Bill introduced to help veterans exposed to radiation at secret base
For the first time, a federal law could ensure veterans exposed to radiation at a secret base in Nevada would receive benefits to treat their illnesses.
Some of these veterans live in the Chicago area, and many are scattered around the country suffering from debilitating illnesses.
The bipartisan legislation, HR9511, was introduced Tuesday, Sept. 10. Also referred to as the PROTECT Act, it acknowledges that some veterans – specifically those who performed military, naval, air or space service at the Nevada Test and Training Range (NTTR) – were exposed to radiation and other toxins.
Earlier this year, CBS News Chicago tracked down some of them, including Mark Ely, of Naperville, and Dave Crete, of Las Vegas. They were both given a confidential assignment at the Tonopah test range, sometimes referred to as Area 52 and located within the NTTR. The U.S. government once tested and detonated nuclear bombs at Area 52.
The reporting uncovered how their confidential work with the Department of Defense (DOD) in the 1980s left them with lipomas, tumors, and lung and kidney diseases, among other illnesses.
"You're breathing in radioactive dust, and that breathing in radioactive dust is also what causes most of the other problems that people have and develop, like all the cancers that we see – and that's what you were exposed to at that base," Crete said earlier this year. "We drank it. Our food was cooked in it. We showered in water that was contaminated."
Crete, who was stationed at Area 52 in the 1980s, suffers from tumors and lung issues. Ely is also suffering from debilitating illnesses.
"It scarred my lungs," Ely said. "I got cysts on my liver. I started having lipomas, tumors inside of my body that I started having removing.
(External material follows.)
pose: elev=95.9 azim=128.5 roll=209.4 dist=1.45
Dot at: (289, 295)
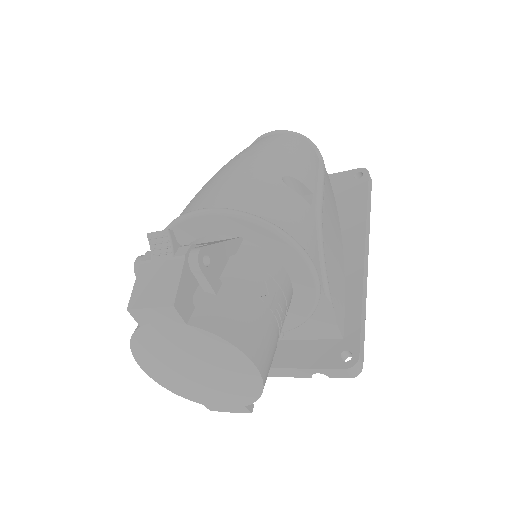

My lining in my bladder was shed, and I started peeing blood and my bladder even shrunk. I got stage 3 kidney disease."
But Crete and Ely said because their work was secret, the federal government wouldn't acknowledge the service of those stationed at that specific classified site. Veterans like them have been fighting for decades to prove they worked there and that their work made them sick.
For that reason, they have struggled to get medical compensation like other veterans can.
"Our time up there was classified. We were never there. Therefore, we were never exposed," Crete said. "Therefore, nothing we have could be service connected."
In 2000, President Bill Clinton signed the Energy Employees Occupational Illness Compensation Act, which compensates current or former Department of Energy employees for similar illnesses and exposures, including those who were stationed at Tonopah specifically.
As of May, the government paid out $25.7 billion in claims to more than 141,000 Department of Energy workers since the bill went into effect in 2001, according to statistics from the Department of Labor. But Department of Defense workers, like Ely and Crete, aren't covered under that bill.
The new bill, sponsored by Congressman Mark Amodei (R-Nevada), would change that for veterans who served at NTTR beginning in 1972.
"I'm so happy to see our years of hard work are starting to pay off," Crete said in a news release Monday. "This bill will help thousands of veterans, civilian DOD employees and their families to finally receive benefits, care and justice that's decades overdue."
While there is no public, comprehensive list of people who've worked at Tonopah, Crete spent the last eight years using Facebook and Air Force reunions to find other veterans with similar illnesses, including family members of those who've died from their diseases.
Crete shared a database he created with CBS News Chicago, which lists hundreds of people who he says worked at Tonopah and have similar illnesses. He has made that the genesis of his non-profit advocacy group called the Invisible Enemy to bring awareness to their fight. Crete used his research over the years to push for the legislation that was recently introduced.
"So that way, someone who suffers from something—be it cancer, whatever—that's caused by the exposure, they can now go to the VA and receive the benefits that any other veteran serving anywhere else would receive," Crete said.
Through that process, he connected with Amodei.
"A quick look at the facts shows that this group of veterans were in serious need of additional support as a result of their service," Amodei said in a news release. "As with every veteran, those serving at NTTR during the determined time frame are entitled to care for illness and injury sustained in the line of service to our nation. I'm glad to lead the charge on this and will continue to push until this change is actualized."
The bill was introduced in House and referred to the House Committee on Veterans' Affairs. The bill will need to first pass House and then Senate before becoming law.